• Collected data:
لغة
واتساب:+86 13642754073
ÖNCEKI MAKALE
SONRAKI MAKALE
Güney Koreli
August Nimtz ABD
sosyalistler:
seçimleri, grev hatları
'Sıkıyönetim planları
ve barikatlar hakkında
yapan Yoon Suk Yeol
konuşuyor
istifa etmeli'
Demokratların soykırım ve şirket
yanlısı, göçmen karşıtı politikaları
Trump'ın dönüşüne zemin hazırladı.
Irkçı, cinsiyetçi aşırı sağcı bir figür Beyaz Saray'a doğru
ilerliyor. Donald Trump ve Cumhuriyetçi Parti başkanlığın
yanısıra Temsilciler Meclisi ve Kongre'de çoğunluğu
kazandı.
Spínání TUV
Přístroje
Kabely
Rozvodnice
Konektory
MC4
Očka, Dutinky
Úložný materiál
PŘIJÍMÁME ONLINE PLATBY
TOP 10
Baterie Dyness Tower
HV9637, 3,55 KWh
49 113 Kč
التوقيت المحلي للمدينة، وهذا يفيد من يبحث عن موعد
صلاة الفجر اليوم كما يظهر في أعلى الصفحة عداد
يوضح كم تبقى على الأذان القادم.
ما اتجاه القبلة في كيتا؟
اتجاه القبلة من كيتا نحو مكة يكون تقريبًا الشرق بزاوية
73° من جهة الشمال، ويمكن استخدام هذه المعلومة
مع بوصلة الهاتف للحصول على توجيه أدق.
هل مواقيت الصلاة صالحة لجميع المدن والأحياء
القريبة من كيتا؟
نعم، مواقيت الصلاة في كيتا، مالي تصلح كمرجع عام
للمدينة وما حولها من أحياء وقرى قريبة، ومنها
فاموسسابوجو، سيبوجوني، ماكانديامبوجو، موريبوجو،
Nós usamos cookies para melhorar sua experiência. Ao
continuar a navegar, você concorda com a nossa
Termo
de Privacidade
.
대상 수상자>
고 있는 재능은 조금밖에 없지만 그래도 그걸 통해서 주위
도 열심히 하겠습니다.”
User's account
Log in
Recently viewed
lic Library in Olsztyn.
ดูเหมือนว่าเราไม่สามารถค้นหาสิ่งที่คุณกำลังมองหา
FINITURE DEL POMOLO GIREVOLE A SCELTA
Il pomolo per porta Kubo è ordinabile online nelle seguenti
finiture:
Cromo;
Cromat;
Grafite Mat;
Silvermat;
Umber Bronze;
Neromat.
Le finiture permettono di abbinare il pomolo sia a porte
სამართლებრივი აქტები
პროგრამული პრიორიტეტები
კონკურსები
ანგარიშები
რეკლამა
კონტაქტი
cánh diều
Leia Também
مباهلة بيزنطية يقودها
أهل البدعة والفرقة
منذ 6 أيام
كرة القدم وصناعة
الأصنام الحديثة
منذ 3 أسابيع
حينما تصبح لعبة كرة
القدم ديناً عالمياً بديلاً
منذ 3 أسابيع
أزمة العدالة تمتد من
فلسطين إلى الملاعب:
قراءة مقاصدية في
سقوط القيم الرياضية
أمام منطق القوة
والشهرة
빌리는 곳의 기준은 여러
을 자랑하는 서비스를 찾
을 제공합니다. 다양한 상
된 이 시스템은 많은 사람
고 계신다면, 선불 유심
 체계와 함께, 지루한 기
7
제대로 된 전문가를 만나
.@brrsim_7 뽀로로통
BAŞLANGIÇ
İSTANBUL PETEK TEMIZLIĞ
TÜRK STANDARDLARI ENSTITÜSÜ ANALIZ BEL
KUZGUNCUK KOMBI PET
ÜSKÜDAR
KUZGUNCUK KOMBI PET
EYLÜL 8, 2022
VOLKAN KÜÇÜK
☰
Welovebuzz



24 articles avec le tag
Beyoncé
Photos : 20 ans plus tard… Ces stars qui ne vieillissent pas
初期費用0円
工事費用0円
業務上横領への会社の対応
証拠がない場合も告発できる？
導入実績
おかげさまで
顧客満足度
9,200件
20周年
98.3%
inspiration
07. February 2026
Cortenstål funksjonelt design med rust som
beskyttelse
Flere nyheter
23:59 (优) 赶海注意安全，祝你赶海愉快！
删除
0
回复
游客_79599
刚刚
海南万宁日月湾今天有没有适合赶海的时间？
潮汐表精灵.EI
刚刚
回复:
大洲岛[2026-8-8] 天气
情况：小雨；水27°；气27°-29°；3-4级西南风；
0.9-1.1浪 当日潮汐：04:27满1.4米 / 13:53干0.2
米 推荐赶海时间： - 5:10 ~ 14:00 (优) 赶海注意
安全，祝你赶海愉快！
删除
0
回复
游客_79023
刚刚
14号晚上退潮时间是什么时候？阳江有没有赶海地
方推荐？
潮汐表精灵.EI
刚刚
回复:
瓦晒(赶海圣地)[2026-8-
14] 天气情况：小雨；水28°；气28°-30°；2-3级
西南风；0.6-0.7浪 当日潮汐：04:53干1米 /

• Your objective:
Above are some records; repeat all of them exactly.

• Task answer:
لغة
واتساب:+86 13642754073
ÖNCEKI MAKALE
SONRAKI MAKALE
Güney Koreli
August Nimtz ABD
sosyalistler:
seçimleri, grev hatları
'Sıkıyönetim planları
ve barikatlar hakkında
yapan Yoon Suk Yeol
konuşuyor
istifa etmeli'
Demokratların soykırım ve şirket
yanlısı, göçmen karşıtı politikaları
Trump'ın dönüşüne zemin hazırladı.
Irkçı, cinsiyetçi aşırı sağcı bir figür Beyaz Saray'a doğru
ilerliyor. Donald Trump ve Cumhuriyetçi Parti başkanlığın
yanısıra Temsilciler Meclisi ve Kongre'de çoğunluğu
kazandı.
Spínání TUV
Přístroje
Kabely
Rozvodnice
Konektory
MC4
Očka, Dutinky
Úložný materiál
PŘIJÍMÁME ONLINE PLATBY
TOP 10
Baterie Dyness Tower
HV9637, 3,55 KWh
49 113 Kč
التوقيت المحلي للمدينة، وهذا يفيد من يبحث عن موعد
صلاة الفجر اليوم كما يظهر في أعلى الصفحة عداد
يوضح كم تبقى على الأذان القادم.
ما اتجاه القبلة في كيتا؟
اتجاه القبلة من كيتا نحو مكة يكون تقريبًا الشرق بزاوية
73° من جهة الشمال، ويمكن استخدام هذه المعلومة
مع بوصلة الهاتف للحصول على توجيه أدق.
هل مواقيت الصلاة صالحة لجميع المدن والأحياء
القريبة من كيتا؟
نعم، مواقيت الصلاة في كيتا، مالي تصلح كمرجع عام
للمدينة وما حولها من أحياء وقرى قريبة، ومنها
فاموسسابوجو، سيبوجوني، ماكانديامبوجو، موريبوجو،
Nós usamos cookies para melhorar sua experiência. Ao
continuar a navegar, você concorda com a nossa
Termo
de Privacidade
.
대상 수상자>
고 있는 재능은 조금밖에 없지만 그래도 그걸 통해서 주위
도 열심히 하겠습니다.”
User's account
Log in
Recently viewed
lic Library in Olsztyn.
ดูเหมือนว่าเราไม่สามารถค้นหาสิ่งที่คุณกำลังมองหา
FINITURE DEL POMOLO GIREVOLE A SCELTA
Il pomolo per porta Kubo è ordinabile online nelle seguenti
finiture:
Cromo;
Cromat;
Grafite Mat;
Silvermat;
Umber Bronze;
Neromat.
Le finiture permettono di abbinare il pomolo sia a porte
სამართლებრივი აქტები
პროგრამული პრიორიტეტები
კონკურსები
ანგარიშები
რეკლამა
კონტაქტი
cánh diều
Leia Também
مباهلة بيزنطية يقودها
أهل البدعة والفرقة
منذ 6 أيام
كرة القدم وصناعة
الأصنام الحديثة
منذ 3 أسابيع
حينما تصبح لعبة كرة
القدم ديناً عالمياً بديلاً
منذ 3 أسابيع
أزمة العدالة تمتد من
فلسطين إلى الملاعب:
قراءة مقاصدية في
سقوط القيم الرياضية
أمام منطق القوة
والشهرة
빌리는 곳의 기준은 여러
을 자랑하는 서비스를 찾
을 제공합니다. 다양한 상
된 이 시스템은 많은 사람
고 계신다면, 선불 유심
 체계와 함께, 지루한 기
7
제대로 된 전문가를 만나
.@brrsim_7 뽀로로통
BAŞLANGIÇ
İSTANBUL PETEK TEMIZLIĞ
TÜRK STANDARDLARI ENSTITÜSÜ ANALIZ BEL
KUZGUNCUK KOMBI PET
ÜSKÜDAR
KUZGUNCUK KOMBI PET
EYLÜL 8, 2022
VOLKAN KÜÇÜK
☰
Welovebuzz



24 articles avec le tag
Beyoncé
Photos : 20 ans plus tard… Ces stars qui ne vieillissent pas
初期費用0円
工事費用0円
業務上横領への会社の対応
証拠がない場合も告発できる？
導入実績
おかげさまで
顧客満足度
9,200件
20周年
98.3%
inspiration
07. February 2026
Cortenstål funksjonelt design med rust som
beskyttelse
Flere nyheter
23:59 (优) 赶海注意安全，祝你赶海愉快！
删除
0
回复
游客_79599
刚刚
海南万宁日月湾今天有没有适合赶海的时间？
潮汐表精灵.EI
刚刚
回复:
大洲岛[2026-8-8] 天气
情况：小雨；水27°；气27°-29°；3-4级西南风；
0.9-1.1浪 当日潮汐：04:27满1.4米 / 13:53干0.2
米 推荐赶海时间： - 5:10 ~ 14:00 (优) 赶海注意
安全，祝你赶海愉快！
删除
0
回复
游客_79023
刚刚
14号晚上退潮时间是什么时候？阳江有没有赶海地
方推荐？
潮汐表精灵.EI
刚刚
回复:
瓦晒(赶海圣地)[2026-8-
14] 天气情况：小雨；水28°；气28°-30°；2-3级
西南风；0.6-0.7浪 当日潮汐：04:53干1米 /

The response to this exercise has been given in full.